Handy Benton’s Bacon Cooking Checklist

To summarize the steps for success, print out this handy checklist:

  • Select heavy, flat pan (cast iron ideal)
  • Start bacon in a cold pan
  • Cook over low to medium-low heat
  • Frequently check doneness and color
  • Remove periodically to drain grease
  • Cook jowl slowest; neck fastest
  • Let bacon rest 5 minutes before eating
  • Enjoy with creative serving ideas

With the right techniques, you’ll be able to experience the full glory of Benton’s bacon. Smoke on!

Frequently Asked Questions about Cooking Benton’s Bacon

If you’re new to Benton’s bacon, here are answers to some common cooking questions:

What’s the best thickness for cooking?
Go with the regular sliced bacon at about 1/8 inch thick. The thicker slices take considerable time to cook through.
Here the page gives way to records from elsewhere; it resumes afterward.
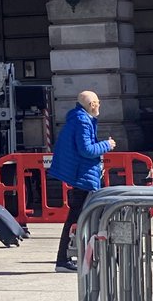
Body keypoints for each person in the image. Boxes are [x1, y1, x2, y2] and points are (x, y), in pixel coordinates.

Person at [47, 90, 115, 273]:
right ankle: (64, 259)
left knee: (81, 217)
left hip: (83, 176)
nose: (99, 105)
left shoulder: (79, 118)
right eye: (98, 102)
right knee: (78, 218)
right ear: (92, 104)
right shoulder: (83, 121)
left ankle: (71, 257)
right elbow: (86, 150)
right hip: (84, 177)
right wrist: (106, 145)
Should I microwave it instead?
Microwaving is not recommended. You miss out on rendering fat slowly and the fat can explode.

How do I get it super crisp?
Cook slowly over lower heat longer to crisp up. Going above medium heat risks burning.

Can I freeze leftover bacon?
Absolutely! Freeze slices in an airtight bag for up to 2 months. Defrost before cooking again.

How long does opened bacon last in the fridge?
It will stay fresh for about 1 week in the fridge in proper packaging.

What about baking it in the oven?
You can bake it, but it’s harder to control heat and doneness as closely. I prefer stovetop.